今後どのような診療をしていきたいとお考えでしょうか?

少しでも多くのご家族様の方、そして犬や猫が満足できるような治療をしていきたいです。経験を重ねていくことで知識や技術の幅を広げていきたいと常に思っています。技術といっても何か特別な道具を使えますということではなく、ご家族様の方の目線に立ち、それぞれのニーズにしっかり対応していけるような知識や技術ですね。

究極的には、お金をあまりかけられないので、ここまでの金額で治療をして欲しいという要望にこたえていけるかを考えることが専門医としての役目のひとつであり、それを実際に行うことができる学問が皮膚科だと思っています。
皆さまへ向けてメッセージをお願いします
動物病院の先生方には、何か気になることがありましたら遠慮なく率直にご相談いただければと思います。

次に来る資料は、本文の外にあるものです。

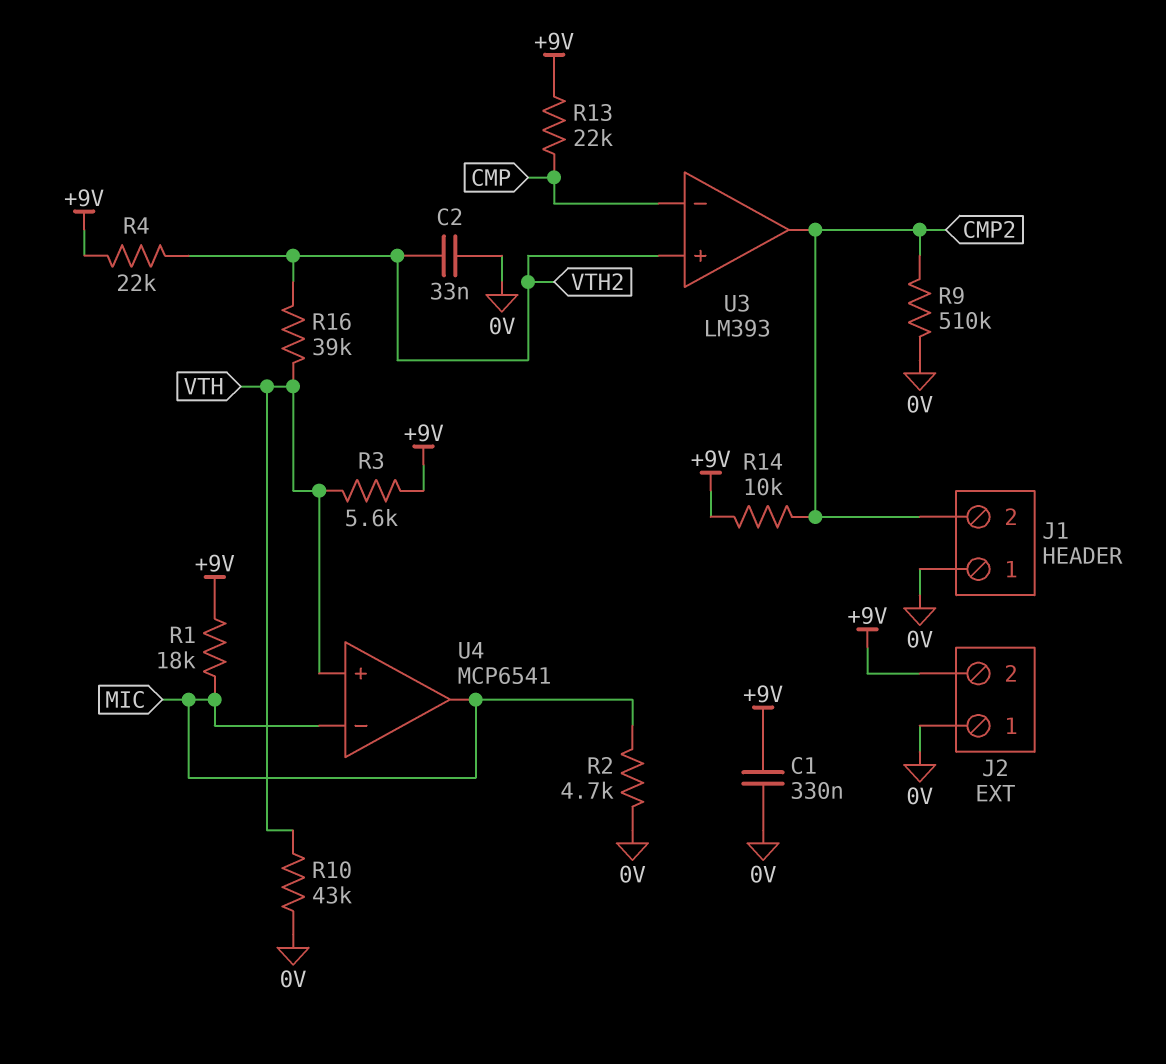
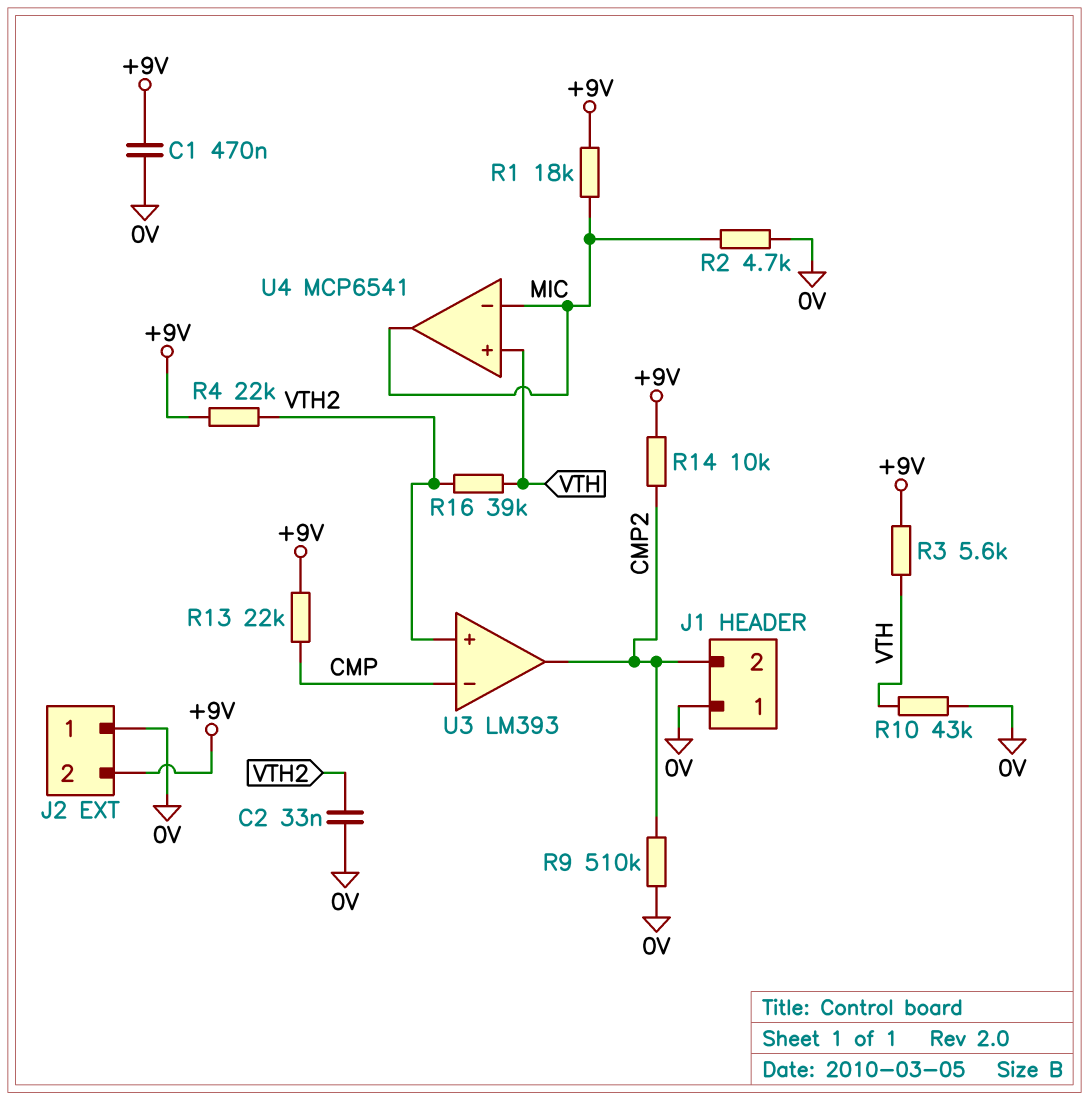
C1: 330nF (+9V, 0V) -> 470nF (+9V, 0V)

ありのままには言いにくいことがあるかもしれませんが、ご自身で敷居を高くしてしまうようなことをする必要はまったくありません。ご家族様の方にも、治療中など分からないことがありましたら何でも聞いていただきたいです。
これは言ってはいけないのではないか、これは言わない方が妥当なのではないか、ということは無しにしていただき、分からないことや、言いたいことはそのまま伝えていただきたい、そう思っています。そうすることでよりよいコミュニケーションがとれるようになり、犬や猫が治るきっかけが広がると考えているからです。